On the other side of HA metabolism—its production—the authors explored the roles of the three known hyaluronan synthases: HAS1, HAS2, and HAS3. Their results showed that HAS3 was the dominant synthase in keratinocytes, with far higher levels compared to HAS2 or HAS1. To confirm its importance, they used siRNA to knock down HAS3, which caused an 81% reduction in HA production. In contrast, silencing HAS2 had no significant effect, demonstrating that HAS3 is the key enzyme driving HA synthesis in keratinocytes. According to the authors, this finding sets keratinocytes apart from dermal fibroblasts, where HAS2 takes the lead in producing HA. The team also looked at how external factors influence HA synthesis. When keratinocytes were exposed to interferon-gamma, a cytokine involved in immune responses, HAS3 expression increased significantly in a dose-dependent manner. This boost in HAS3 led to a noticeable rise in HMW-HA production which links immune signaling to HA metabolism. Surprisingly, knocking down TMEM2, a protein previously thought to help degrade HA, instead caused an increase in HAS3 expression and HA production. This revealed an unexpected regulatory connection between TMEM2 and HAS3. To ensure their findings reflected real physiological processes, the researchers examined how differentiation affects HYAL1 and HAS3 expression. They found that as keratinocytes matured, HYAL1 secretion into the extracellular space increased, consistent with its role in breaking down HA in the epidermis. In contrast, HAS3 expression slightly decreased, matching the observation that HMW-HA is more concentrated in the basal layers of the epidermis than in the upper layers. This balance between differentiation, enzyme activity, and HA metabolism highlighted the tightly controlled nature of HA turnover in the epidermis. One of the most intriguing parts of the study involved tracking how HYAL1 is transported outside the cell. Using specialized tools like deglycosylation assays with PNGase F, they discovered that newly made HYAL1 is glycosylated in the Golgi apparatus and secreted directly into the extracellular environment.

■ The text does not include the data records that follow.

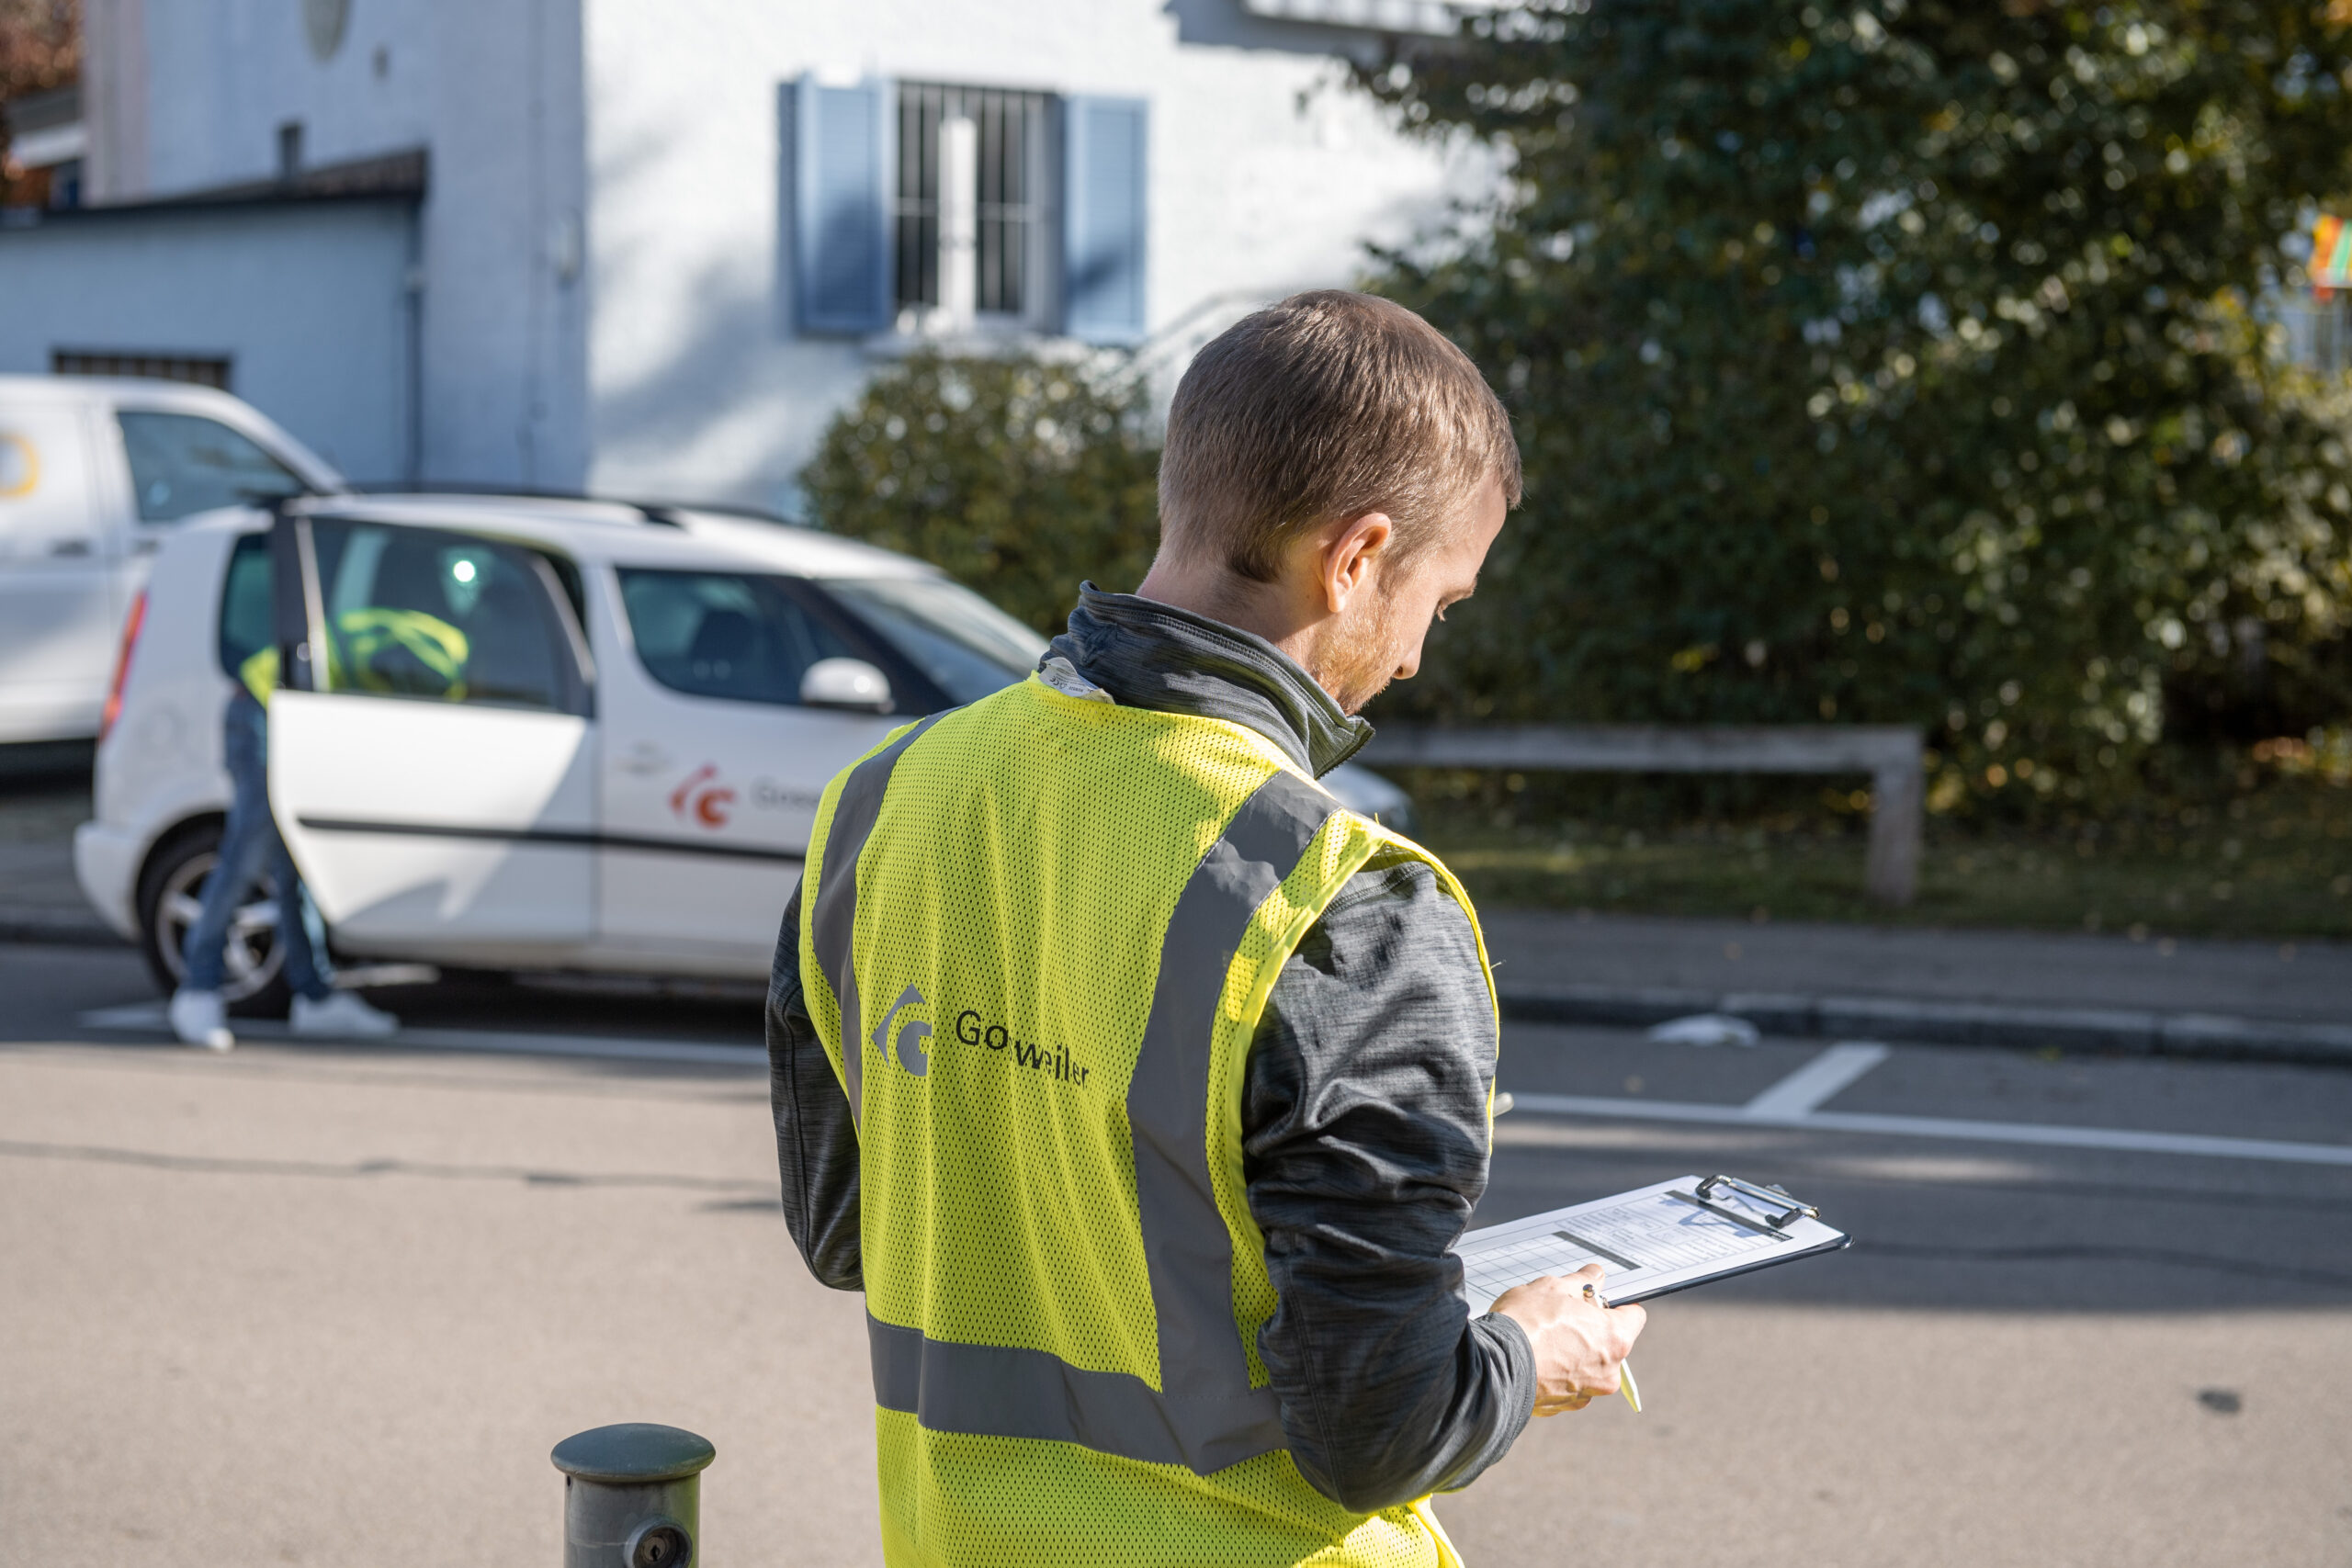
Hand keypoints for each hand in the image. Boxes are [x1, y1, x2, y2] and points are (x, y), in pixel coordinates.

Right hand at [1491, 1263, 1646, 1416]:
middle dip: (1591, 1329)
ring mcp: (1587, 1393)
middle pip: (1610, 1342)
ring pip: (1588, 1365)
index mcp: (1615, 1338)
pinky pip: (1568, 1383)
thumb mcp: (1553, 1287)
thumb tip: (1595, 1275)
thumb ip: (1582, 1281)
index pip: (1634, 1316)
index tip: (1597, 1301)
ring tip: (1544, 1339)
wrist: (1492, 1365)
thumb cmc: (1525, 1325)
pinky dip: (1557, 1372)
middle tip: (1562, 1316)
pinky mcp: (1564, 1406)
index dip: (1615, 1304)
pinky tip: (1536, 1359)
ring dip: (1574, 1353)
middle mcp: (1608, 1371)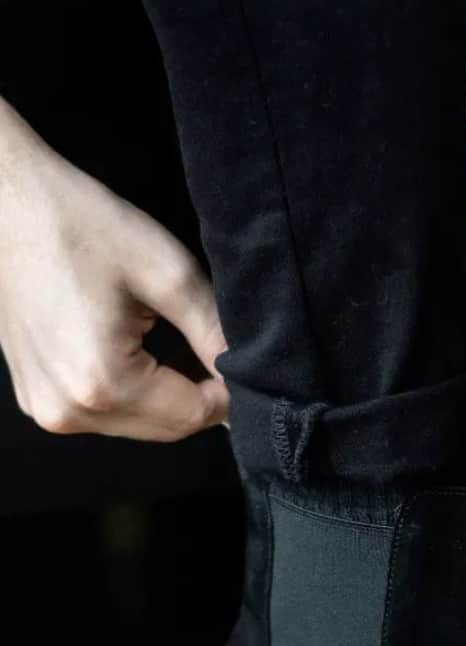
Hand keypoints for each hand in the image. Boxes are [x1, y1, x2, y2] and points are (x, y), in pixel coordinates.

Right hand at [0, 102, 227, 440]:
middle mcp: (68, 411)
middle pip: (167, 429)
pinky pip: (107, 414)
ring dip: (168, 397)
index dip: (228, 395)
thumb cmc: (78, 225)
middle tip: (213, 351)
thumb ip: (214, 332)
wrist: (2, 204)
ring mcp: (47, 410)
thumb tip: (249, 374)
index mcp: (101, 384)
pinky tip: (138, 353)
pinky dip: (134, 394)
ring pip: (139, 425)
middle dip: (200, 398)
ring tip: (173, 344)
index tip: (243, 364)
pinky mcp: (37, 399)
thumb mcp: (167, 273)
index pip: (193, 417)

In conclusion, the study by Dr. Yukiko Mizutani and colleagues provided important new understanding on how HA is metabolized in the epidermis, setting it apart from the processes seen in the dermis.  The clinical applications of the findings of Gifu Pharmaceutical University scientists could be far-reaching, for instance, psoriasis, eczema, or age-related dryness could benefit from therapies targeting HYAL1 or HAS3 and controlling HYAL1 activity might prevent excessive HA breakdown and help the skin retain moisture and elasticity. On the other hand, a method to boost HAS3 could enhance HA production and support repair in damaged or aging skin. Additionally, HA is already widely used in dermal fillers and wound-healing products and with the better understanding how keratinocytes manage HA metabolism, it opens the door to develop more precise and natural therapies. Stimulating HAS3 through immune signaling, for instance, could encourage the skin to produce its own HA and by it reduces the need for synthetic replacements. Beyond dermatology, the findings also touch on cancer biology with HMW-HA has anti-inflammatory properties, while LMW-HA can fuel inflammation and tumor growth and how keratinocytes regulate the balance between these forms could lead to new strategies for preventing or treating skin cancers such as to target HYAL1 which will limit the harmful effects of LMW-HA in the skin.